The American right tried to snatch victory from the jaws of defeat by claiming that “the surge” – a PR ploy by General David Petraeus to mask US withdrawal – was a military success, rather than the Sunni abandoning “national resistance” and throwing in their lot with the Americans. The left – or the substantial slice of it hewing to the Milne/Ali line – snatches defeat from the jaws of a victory over America’s plans for Iraq by proclaiming that America has  successfully established  what Milne calls  “a new form of outsourced semi-colonial regime to maintain its grip on the country and region.” Iraq is in ruins – always the default consequence of American imperial endeavors.  The left should report this, but also  hammer home the message that in terms of its proclaimed objectives the US onslaught on Iraq was a strategic and military disaster. That’s the lesson to bring home.

Author: Idrees Ahmad

I am a Lecturer in Digital Journalism at the University of Stirling and a former research fellow at the University of Denver’s Center for Middle East Studies. I am the author of The Road to Iraq: The Making of a Neoconservative War (Edinburgh University Press, 2014). I write for The Observer, The Nation, The Daily Beast, Los Angeles Review of Books, The Atlantic, The New Republic, Al Jazeera, Dissent, The National, VICE News, Huffington Post, In These Times, Le Monde Diplomatique, Die Tageszeitung (TAZ), Adbusters, Guernica, London Review of Books (Blog), The New Arab, Bella Caledonia, Asia Times, IPS News, Medium, Political Insight, The Drouth, Canadian Dimension, Tanqeed, Variant, etc. I have appeared as an on-air analyst on Al Jazeera, the BBC, TRT World, RAI TV, Radio Open Source with Christopher Lydon, Alternative Radio with David Barsamian and several Pacifica Radio channels.

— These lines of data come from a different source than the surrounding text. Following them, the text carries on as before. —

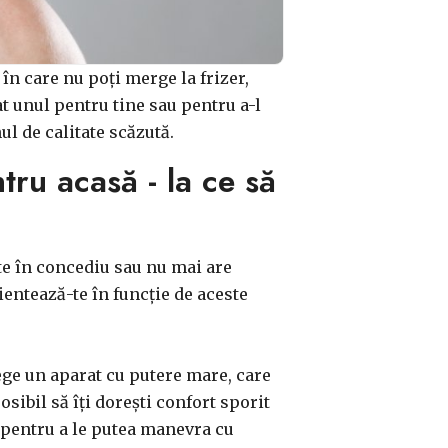
 în care nu poți merge la frizer,
at unul pentru tine sau pentru a-l
ul de calitate scăzută.
ru acasă - la ce să
ste în concediu sau nu mai are
ientează-te în funcție de aceste
ege un aparat cu putere mare, care
sibil să îți dorești confort sporit
te pentru a le putea manevra cu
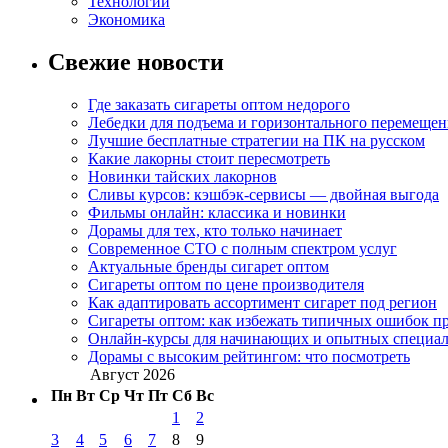
Технологии
Экономика
Свежие новости
Где заказать сигареты оптом недорого
Лебедки для подъема и горизонтального перемещен
Лучшие бесплатные стратегии на ПК на русском
Какие лакорны стоит пересмотреть
Новинки тайских лакорнов
Сливы курсов: кэшбэк-сервисы — двойная выгода
Фильмы онлайн: классика и новинки
Дорамы для тех, кто только начинает
Современное СТО с полным спектром услуг
Актуальные бренды сигарет оптом
Сигареты оптом по цене производителя
Как адаптировать ассортимент сигарет под регион
Сигареты оптом: как избежать типичных ошибок пр
Онлайн-курсы для начинающих и опытных специал
Дорамы с высоким рейтингом: что посмотреть
Август 2026
Пн
Вт
Ср
Чт
Пт
Сб
Вс
1
2
3
4
5
6
7
8
9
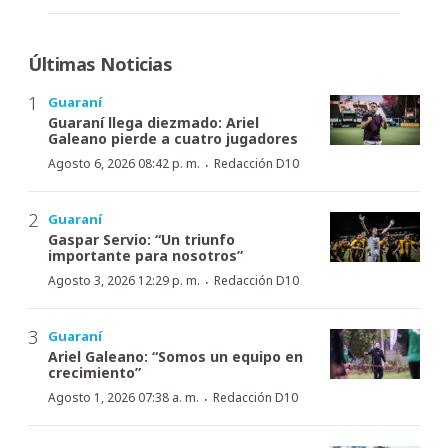
Últimas Noticias
Guaraní
Guaraní llega diezmado: Ariel
Galeano pierde a cuatro jugadores
·
Agosto 6, 2026 08:42 p. m.
Redacción D10
Guaraní
Gaspar Servio: “Un triunfo
importante para nosotros”
·
Agosto 3, 2026 12:29 p. m.
Redacción D10
Guaraní
Ariel Galeano: “Somos un equipo en
crecimiento”
·
Agosto 1, 2026 07:38 a. m.
Redacción D10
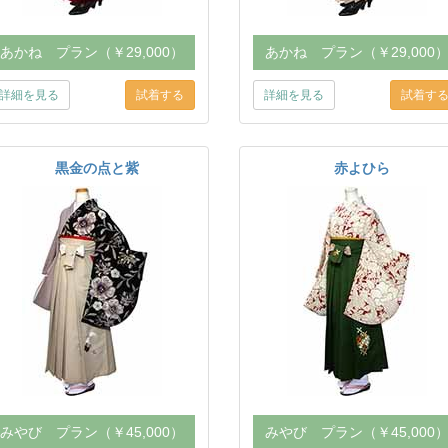
あかね プラン（￥29,000）
あかね プラン（￥29,000
詳細を見る
詳細を見る
黒金の点と紫
赤よひら
みやび プラン（￥45,000）
みやび プラン（￥45,000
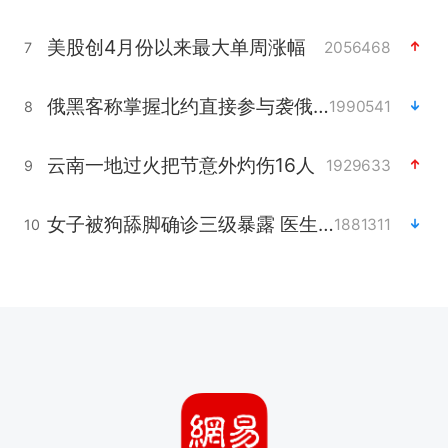
美股创4月份以来最大单周涨幅
2056468
7
俄黑客称掌握北约直接参与袭俄证据
1990541
8
云南一地过火把节意外灼伤16人
1929633
9
女子被狗舔脚确诊三级暴露 医生回应
1881311
10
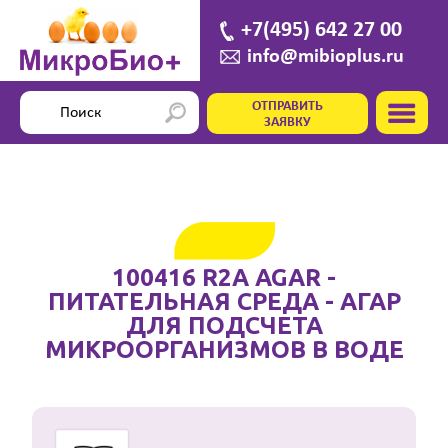
+7(495) 642 27 00
info@mibioplus.ru
ОТПРАВИТЬ
ЗАЯВКУ
100416 R2A AGAR -
ПИТАТЕЛЬНАЯ СРЕДА - АГАР
ДЛЯ ПОДСЧЕТА
МИКРООРГАНИЗМОВ В ВОДЕ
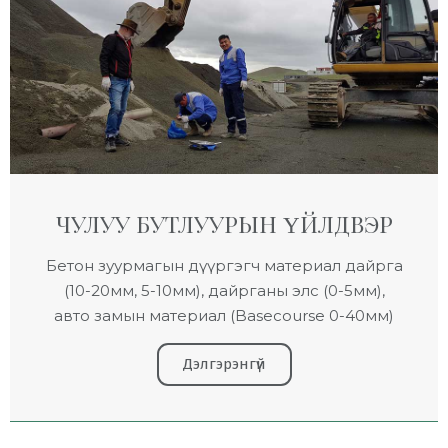
ЧУЛУУ БУТЛУУРЫН ҮЙЛДВЭР
Бетон зуурмагын дүүргэгч материал дайрга
(10-20мм, 5-10мм), дайрганы элс (0-5мм),
авто замын материал (Basecourse 0-40мм)
Дэлгэрэнгүй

3 thoughts on “The Left and Iraq: Snatching Defeat from the Jaws of Victory”

  1. Clearly few have benefited from the Iraq War – certainly none have benefitted like the oil companies. From higher total profits when oil prices skyrocketed to HUGE contracts to extract >50 billion barrels of oil. The US bases arent going away from Iraq soon – the US Army has been subverted into a multination police porce for the oilygarchs. Please keep the true enemies of the people in mind… we could all do better … perhaps Seumas Milne could have said the Oil owns US — just what part of the shattered Iraqi society are the US troops, planes and helicopters protectng?
    Ali and Chomsky have both been clear in the past year that that the the US is the tool – it is the Oilygarchy that is the hand in the Uncle Sam sock puppet.

    1. LeMoyne,

      Using your formula Big Oil would have benefited more from tightening the sanctions on Iraq’s oil exports rather than an invasion and occupation.

      As to contracts for oil production, an objective analysis would note that any potential profits over the next decades could be measured in the cost of a few weeks of occupation.

      What will the remaining US troops be there for?

      Why they must make Iraq safe for Mossad’s ongoing presence.

      Don’t wait for Chomsky or Ali to explain that though. There job is to point the finger elsewhere, no matter how silly their mantra becomes.

  2. now lets think what gonna happen to Iraq. Just after 6 monthes after election of goverment shiits and suits got some kind of agreement. still those two groups have serious contradictions between them. so, we probably can expect internal war in Iraq and probably even Syria and Iran will be involved. so this region still has to be controlled by USA.